Although Mayor Antonio Villaraigosa has arguably been more hands-off the Occupy camp than any other city leader -- instructing the LAPD to do the same, apparently for fear of losing the people's favor -- he's also made it clear that occupiers can't stay forever.
Plus, in an interview with BBC this morning, Oakland Mayor Quan let some scary news slip:
"I was recently on a conference call with 18 cities across the country who had the same situation," says Quan, who goes on to claim that the movement, in her opinion, had transition [sic] from a political movement to one marred by anarchists.
It's increasingly obvious that the 1-percenters (at least in an honorary sense) who run America's urban hubs are joining hands to Red-Rover the protesters off city property and back into their respective homes/homeless camps.
If our mayor has conspired in the least with New York Mayor Michael Bloomberg, lord knows what could lay ahead for Occupy L.A.
But legal advisers lending their services to Occupy camps across the country are also building on each other's strategies to stay. New York attorney Danny Alterman has just filed an injunction to reopen Zuccotti Park:
"We put together a set of papers on the fly, working nonstop throughout the night, and around 3 o'clock in the morning contacted Judge Lucy Billings of the New York State Supreme Court, who agreed to meet us between 5 and 6 a.m. to review our request for a temporary restraining order, restraining the police from evicting the protesters at Liberty Park, exclusive of lawful arrest for criminal offenses, and, most importantly, enforcing the rules published after the occupation began almost two months ago--or otherwise preventing protesters from re-entering Liberty Park with tents and other property utilized therein," Alterman says. Judge Billings signed the order before 6:30 a.m., and a court hearing is set for today.
For the last few weeks, we've been hearing likeminded murmurs from within the Occupy L.A. camp. Two different organizers told us that legal counsel had been informing protesters that they might be able to claim "squatter's rights" in the face of eviction threat. (We've called a few lawyers to test the feasibility of that approach.)
For now, L.A. protesters are safe on the dead lawn of City Hall. But this calm can't last forever -- especially if more OWS brethren head over for the winter. Updates to come as city politicians and police squirm their way out of this mess.Update, 10:30 a.m.: Occupy Phoenix is being raided. Three down...
Update, 10:45 a.m.: This is all not to say that the 99 percent won't fight to Occupy however they can. The Village Voice reports that a temporary (?) camp has been set up at Sixth and Canal in New York. Knowing the determination at the core of the L.A. group, we'd predict something to that effect, were we to get swept off the City Hall lawn.
Update: LAPD Chief Charlie Beck tells the Los Angeles Times that the Occupy L.A. camp is "not sustainable ecologically and it's only going to get worse and worse. We need to find either a different location or a different medium for them to use."
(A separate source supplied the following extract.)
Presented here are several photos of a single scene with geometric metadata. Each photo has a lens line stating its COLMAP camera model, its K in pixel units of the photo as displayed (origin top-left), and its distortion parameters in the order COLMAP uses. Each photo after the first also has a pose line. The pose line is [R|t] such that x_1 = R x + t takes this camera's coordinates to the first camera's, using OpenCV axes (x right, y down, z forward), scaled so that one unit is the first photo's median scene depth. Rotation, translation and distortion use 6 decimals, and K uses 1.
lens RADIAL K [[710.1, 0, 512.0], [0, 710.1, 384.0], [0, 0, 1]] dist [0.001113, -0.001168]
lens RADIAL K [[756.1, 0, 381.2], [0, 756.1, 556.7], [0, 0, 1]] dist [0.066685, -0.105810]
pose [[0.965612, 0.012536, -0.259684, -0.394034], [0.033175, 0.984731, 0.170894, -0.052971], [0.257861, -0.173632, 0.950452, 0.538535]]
He seems to think Occupy organizers may be willing to uproot themselves, though we've never gotten anywhere near that impression. Still, the Times paraphrases Beck as claiming protesters are working with him on "a timeline for closing down the camp." More from the interview:
He declined to discuss specifics but told The Times he hopes the Occupy L.A. encampment will be dismantled without the confrontations seen in Oakland, New York and elsewhere.
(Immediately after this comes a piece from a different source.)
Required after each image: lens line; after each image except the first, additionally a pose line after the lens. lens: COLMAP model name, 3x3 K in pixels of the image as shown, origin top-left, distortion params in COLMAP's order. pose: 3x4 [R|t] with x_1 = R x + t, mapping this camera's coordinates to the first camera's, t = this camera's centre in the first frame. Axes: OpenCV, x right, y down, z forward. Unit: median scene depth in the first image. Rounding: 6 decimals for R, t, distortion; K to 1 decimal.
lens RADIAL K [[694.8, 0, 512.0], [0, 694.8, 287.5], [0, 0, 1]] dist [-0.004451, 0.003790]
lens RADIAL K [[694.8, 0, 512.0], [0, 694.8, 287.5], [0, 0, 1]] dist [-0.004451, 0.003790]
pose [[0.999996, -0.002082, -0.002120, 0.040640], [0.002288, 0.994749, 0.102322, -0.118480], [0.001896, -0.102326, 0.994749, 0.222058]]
Members of the Occupy L.A. camp -- which has commandeered the City Hall lawn for weeks -- police, and city officials are scheduled to meet Tuesday for the latest in a series of negotiations, Beck said. "I expect it will be a long one," he said.
Negotiations, sure. We know how those occupiers love to talk. But compromise? Highly unlikely. If the chief pulls that one off, somehow convincing campers it was their idea -- all the while avoiding the public outcry the NYPD inspired last night -- he'll be the hero of every politician and law-enforcement entity in the country.